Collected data
----------------

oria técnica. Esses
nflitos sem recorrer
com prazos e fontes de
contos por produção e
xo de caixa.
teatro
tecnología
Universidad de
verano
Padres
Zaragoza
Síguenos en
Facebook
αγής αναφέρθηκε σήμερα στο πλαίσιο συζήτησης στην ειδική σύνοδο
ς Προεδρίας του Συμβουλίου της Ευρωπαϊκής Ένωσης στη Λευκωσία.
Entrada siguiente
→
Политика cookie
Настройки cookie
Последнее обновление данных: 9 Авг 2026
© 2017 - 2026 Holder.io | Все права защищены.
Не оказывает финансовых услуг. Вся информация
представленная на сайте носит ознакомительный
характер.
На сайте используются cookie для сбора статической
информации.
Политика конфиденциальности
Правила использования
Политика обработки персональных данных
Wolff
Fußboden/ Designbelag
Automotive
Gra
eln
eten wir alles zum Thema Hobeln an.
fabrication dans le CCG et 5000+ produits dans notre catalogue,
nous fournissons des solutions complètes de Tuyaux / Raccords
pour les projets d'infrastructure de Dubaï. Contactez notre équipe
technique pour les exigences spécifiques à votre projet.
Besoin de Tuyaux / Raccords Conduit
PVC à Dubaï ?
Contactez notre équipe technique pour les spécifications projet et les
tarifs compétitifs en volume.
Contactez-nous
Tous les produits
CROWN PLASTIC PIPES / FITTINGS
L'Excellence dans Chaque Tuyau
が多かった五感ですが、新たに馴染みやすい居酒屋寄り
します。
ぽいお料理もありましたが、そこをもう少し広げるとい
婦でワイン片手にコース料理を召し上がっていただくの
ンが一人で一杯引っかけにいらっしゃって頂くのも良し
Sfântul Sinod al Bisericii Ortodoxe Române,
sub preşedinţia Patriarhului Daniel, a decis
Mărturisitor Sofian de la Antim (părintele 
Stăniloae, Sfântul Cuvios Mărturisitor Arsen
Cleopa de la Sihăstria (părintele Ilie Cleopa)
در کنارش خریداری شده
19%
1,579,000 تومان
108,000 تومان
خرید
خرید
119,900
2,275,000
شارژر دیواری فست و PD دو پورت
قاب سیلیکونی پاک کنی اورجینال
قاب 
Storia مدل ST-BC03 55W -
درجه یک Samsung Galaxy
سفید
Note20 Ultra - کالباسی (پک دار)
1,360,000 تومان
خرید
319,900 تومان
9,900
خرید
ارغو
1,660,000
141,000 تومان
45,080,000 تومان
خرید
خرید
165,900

----------------

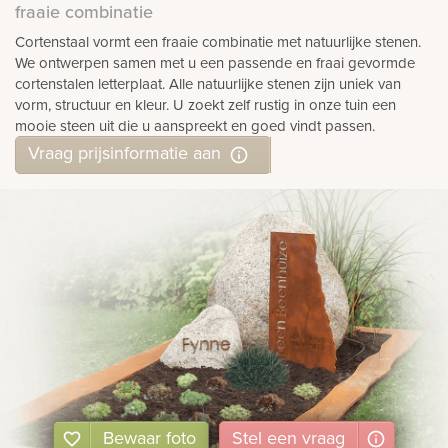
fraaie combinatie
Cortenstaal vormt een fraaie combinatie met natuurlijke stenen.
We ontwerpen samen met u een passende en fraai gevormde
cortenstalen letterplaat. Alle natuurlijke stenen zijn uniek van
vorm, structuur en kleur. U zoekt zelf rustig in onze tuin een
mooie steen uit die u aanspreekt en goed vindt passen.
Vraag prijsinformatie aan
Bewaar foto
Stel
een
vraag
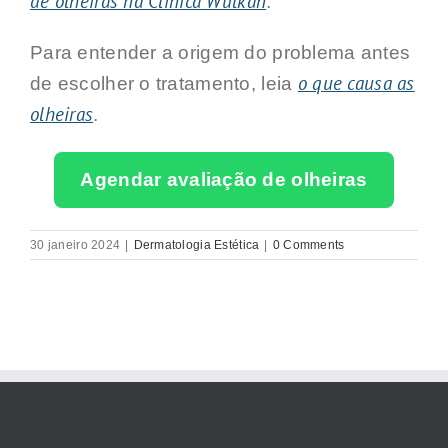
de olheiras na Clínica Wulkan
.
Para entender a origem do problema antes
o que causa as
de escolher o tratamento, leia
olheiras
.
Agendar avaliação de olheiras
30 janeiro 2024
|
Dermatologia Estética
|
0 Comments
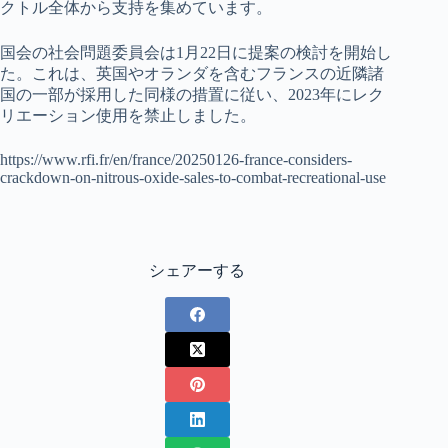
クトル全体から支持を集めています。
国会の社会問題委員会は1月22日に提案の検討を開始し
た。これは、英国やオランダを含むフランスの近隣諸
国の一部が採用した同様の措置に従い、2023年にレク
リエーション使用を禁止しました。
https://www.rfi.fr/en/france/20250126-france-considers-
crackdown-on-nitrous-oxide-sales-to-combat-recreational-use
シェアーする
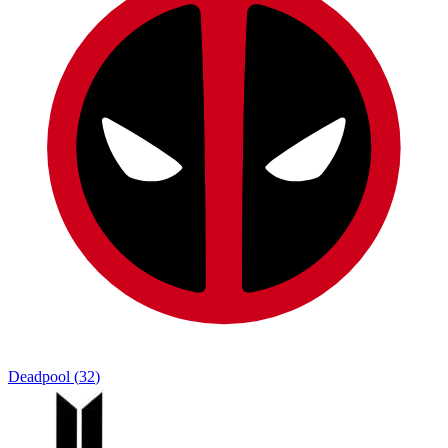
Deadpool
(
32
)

----------------

* Task brief: All lines above holding the word "dans" make up the answer; copy each one.

* Your solution:
fabrication dans le CCG et 5000+ produits dans notre catalogue,
L'Excellence dans Chaque Tuyau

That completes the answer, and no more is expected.